Tuesday, May 7, 2013

Kick the Cans


It’s important to your health that you eliminate as many processed foods from your diet as possible. Processed foods are those that have been stored in cans or boxes or bottles in ways that make them less healthy than the same foods would be in their natural states.

Look at the canned vegetables you buy. These foods were plucked from the earth and shipped to huge processing plants, where they were cleaned and chopped, then cooked at temperatures high enough to destroy most of the vitamins these foods once contained. Then things were added to them—things such as salt, sugar (in all its wonderful disguises), preservatives, artificial flavors, colors, and stabilizers. After all this processing, little of the foods’ natural nutrition is still available, and health-defying ingredients such as sugar, salt, and monosodium glutamate (MSG) now take center stage.

I grew up on a small farm. We canned lots of veggies from the garden. In home canning, the cooking temperatures are lower, and you don’t add much of anything artificial. Such hand-canned products are much closer to natural than the store-bought varieties. These days, however, home canning is practically a lost art. Most people don’t know how to grow or can their food, and, with improvements in transporting fresh foods, most people don’t need to know.

Fresh is your best first choice. Frozen foods are a good second choice. In freezing, the integrity of the foods’ cell walls is destroyed, which is why frozen vegetables tend to be somewhat mushy. Still, much of the nutritional value remains, so no additives are needed. With that in mind, check the labels of frozen foods—what has been added that wasn’t needed? Most frozen foods need little processing—just cut, clean, bag, and freeze.

Then read the labels on some canned foods, counting all the additives. Ask yourself if you can figure out why companies find it necessary to add sugar and salt to vegetables. If you were going to use canned products with no added sugar or MSG, how many choices would you have? What if you wanted to eliminate salt as well—now how many choices do you have? If you shop in a chain grocery store of the non–health-food variety, your choices will be very limited indeed. Make a note of what products and brand names have no added sugar, salt, or MSG. That way, when you have an emergency, need to fix something quick, or are in a hurry, you won’t have to make a trip to a health-food store. You can make a quick stop at the neighborhood grocery and still make fairly good, though somewhat limited, choices for a quick meal.

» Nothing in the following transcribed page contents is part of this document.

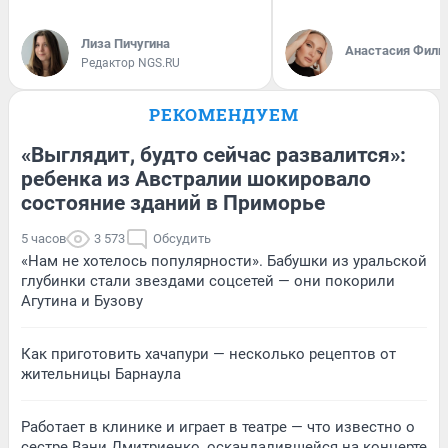
Лиза Пичугина
Анастасия Фили
Редактор NGS.RU
РЕКОМЕНДУЕМ
«Выглядит, будто сейчас развалится»:
ребенка из Австралии шокировало
состояние зданий в Приморье
5 часов
3 573
Обсудить
«Нам не хотелось популярности». Бабушки из уральской
глубинки стали звездами соцсетей — они покорили
Агутина и Бузову
Как приготовить хачапури — несколько рецептов от
жительницы Барнаула
Работает в клинике и играет в театре — что известно о
сестре Вани Дмитриенко, оскандалившейся на концерте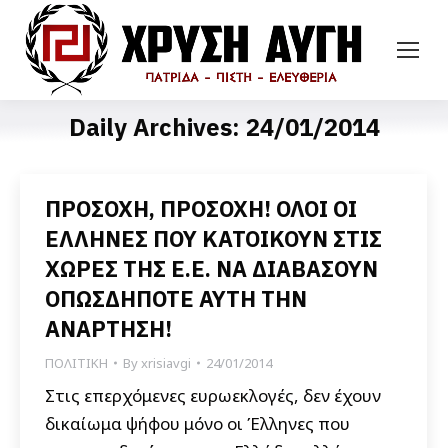
Daily Archives:
24/01/2014
ΠΡΟΣΟΧΗ, ΠΡΟΣΟΧΗ! ΟΛΟΙ ΟΙ
ΕΛΛΗΝΕΣ ΠΟΥ ΚΑΤΟΙΚΟΥΝ ΣΤΙΣ
ΧΩΡΕΣ ΤΗΣ Ε.Ε. ΝΑ ΔΙΑΒΑΣΟΥΝ
ΟΠΩΣΔΗΠΟΤΕ ΑΥΤΗ ΤΗΝ
ΑΝΑΡΤΗΣΗ!
ΠΟΛΙΤΙΚΗ
By
xrisiavgi
24/01/2014
Στις επερχόμενες ευρωεκλογές, δεν έχουν
δικαίωμα ψήφου μόνο οι Έλληνες που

Years ago, you couldn’t find canned goods in health-food stores. You didn’t see many boxed foods either. Most of what you could buy was dry, and in big bins. If you were really serious about health foods, you even brought your own recycled bags to put the products in. How much the health-food industry has changed and grown in the past thirty years! Today there are a variety of organic canned vegetables, pasta sauces, and soups on the shelf, as well as freezers full of products. Fresh is still best, but when you need a quick meal, many organic, no-additive choices are available.

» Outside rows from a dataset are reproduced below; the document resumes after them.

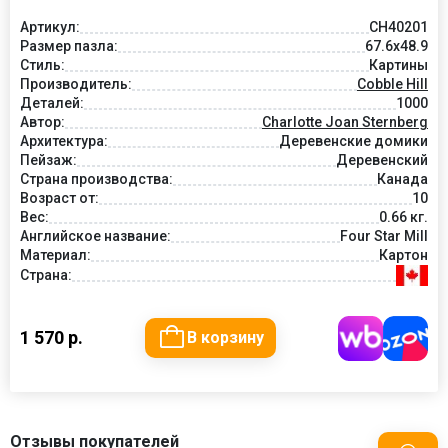
Артикул:
CH40201
Размер пазла:
67.6x48.9
Стиль:
Картины
Производитель:
Cobble Hill
Деталей:
1000
Автор:
Charlotte Joan Sternberg
Архитектура:
Деревенские домики
Пейзаж:
Деревенский
Страна производства:
Канада
Возраст от:
10
Вес:
0.66 кг.
Английское название:
Four Star Mill
Материал:
Картон
Страна:
1 570 р.
В корзину
Отзывы покупателей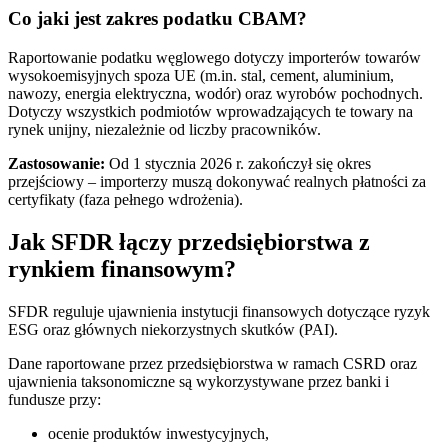
Co jaki jest zakres podatku CBAM?
Raportowanie podatku węglowego dotyczy importerów towarów
wysokoemisyjnych spoza UE (m.in. stal, cement, aluminium,
nawozy, energia elektryczna, wodór) oraz wyrobów pochodnych.
Dotyczy wszystkich podmiotów wprowadzających te towary na
rynek unijny, niezależnie od liczby pracowników.
Zastosowanie:
Od 1 stycznia 2026 r. zakończył się okres
przejściowy – importerzy muszą dokonywać realnych płatności za
certyfikaty (faza pełnego wdrożenia).
Jak SFDR łączy przedsiębiorstwa z
rynkiem finansowym?
SFDR reguluje ujawnienia instytucji finansowych dotyczące ryzyk
ESG oraz głównych niekorzystnych skutków (PAI).
Dane raportowane przez przedsiębiorstwa w ramach CSRD oraz
ujawnienia taksonomiczne są wykorzystywane przez banki i
fundusze przy:
ocenie produktów inwestycyjnych,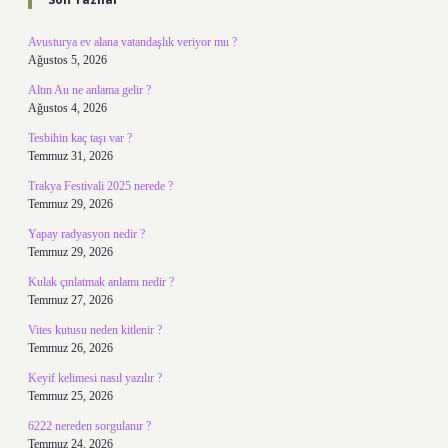
Avusturya ev alana vatandaşlık veriyor mu ?
Ağustos 5, 2026
Altın Au ne anlama gelir ?
Ağustos 4, 2026
Tesbihin kaç taşı var ?
Temmuz 31, 2026
Trakya Festivali 2025 nerede ?
Temmuz 29, 2026
Yapay radyasyon nedir ?
Temmuz 29, 2026
Kulak çınlatmak anlamı nedir ?
Temmuz 27, 2026
Vites kutusu neden kitlenir ?
Temmuz 26, 2026
Keyif kelimesi nasıl yazılır ?
Temmuz 25, 2026
6222 nereden sorgulanır ?
Temmuz 24, 2026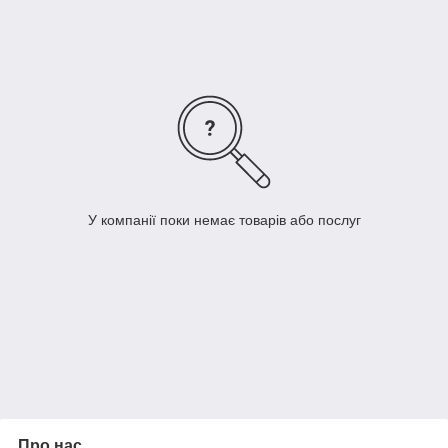
будь-який смак і гаманець.
Будемо раді відповісти на всі ваші
запитання і допомогти з вибором.
У компанії поки немає товарів або послуг
Про нас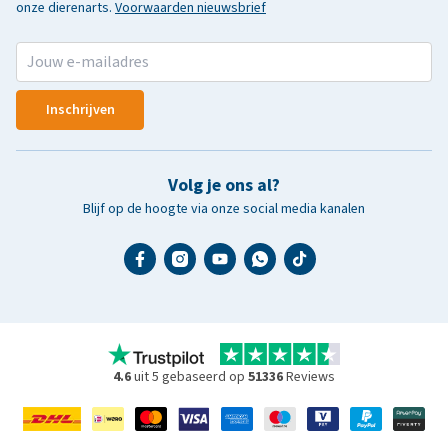
onze dierenarts.
Voorwaarden nieuwsbrief
Inschrijven
Volg je ons al?
Blijf op de hoogte via onze social media kanalen
4.6
uit 5 gebaseerd op
51336
Reviews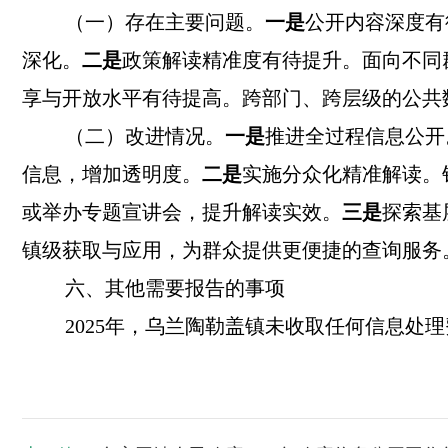
（一）存在主要问题。
一是
公开内容深度有
深化。
二是
政策解读精准度有待提升。面向不同
享与开放水平有待提高。跨部门、跨层级的公共
（二）改进情况。
一是
推进全过程信息公开
信息，增加透明度。
二是
实施分众化精准解读。
或举办专题宣讲会，提升解读实效。
三是
探索基
镇级获取与应用，为群众提供更便捷的查询服务
六、其他需要报告的事项
2025年，乌兰陶勒盖镇未收取任何信息处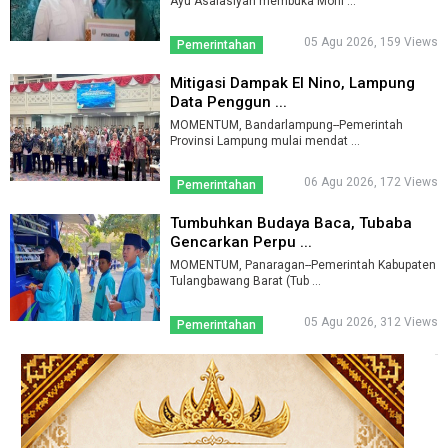
Ayu Asalasiyah membuka Moni ...
05 Agu 2026, 159 Views
Pemerintahan
Mitigasi Dampak El Nino, Lampung
Data Penggun ...
MOMENTUM, Bandarlampung--Pemerintah
Provinsi Lampung mulai mendat ...
06 Agu 2026, 172 Views
Pemerintahan
Tumbuhkan Budaya Baca, Tubaba
Gencarkan Perpu ...
MOMENTUM, Panaragan--Pemerintah Kabupaten
Tulangbawang Barat (Tub ...
05 Agu 2026, 312 Views
Pemerintahan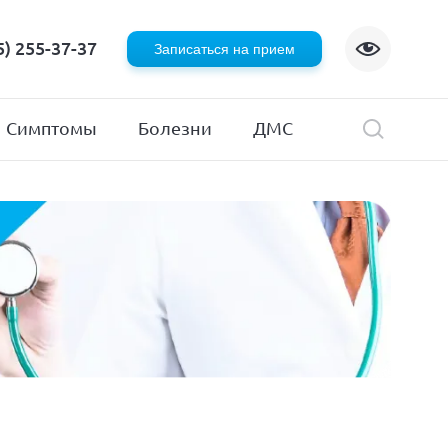
Флебология
5) 255-37-37
Записаться на прием
Хирургия
я
Эндокринология
Симптомы
Болезни
ДМС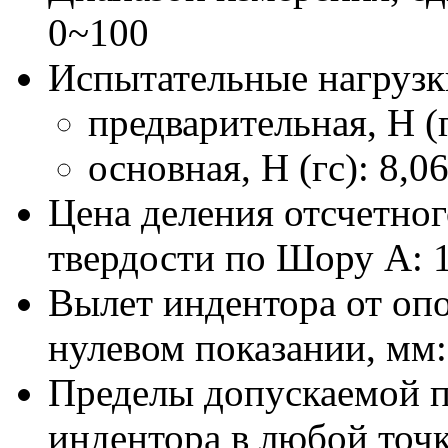
0~100
Испытательные нагрузк
предварительная, Н (г
основная, Н (гс): 8,06
Цена деления отсчетног
твердости по Шору А: 
Вылет индентора от оп
нулевом показании, мм: 
Пределы допускаемой 
индентора в любой точк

A few canned products are so convenient you can’t help but use them. We all know that beans soaked and cooked at home are fantastic, but when you don’t have that kind of time, canned beans are great. Again, use the organic, no-additives kind. There are a number of brands of natural soups on the market today; again, if you have time to cook, fresh is always best—but for a quick meal, an all-natural soup high in carbohydrates and a portion of fish or chicken makes a good, quick, relatively healthy meal.

Have you heard that saying “there are always exceptions to the rule”? It’s true. The rule is use as few canned, boxed, or bottled food products as you possibly can. The exception is when you’re pressed for time. Then go for packaged foods that are as close to their original, natural state as possible. As with all the other habits you’re changing as you read and apply this book, each time you choose the healthier shopping alternative, you’ve won a small victory. You’re that much closer to enjoying good health for your lifetime.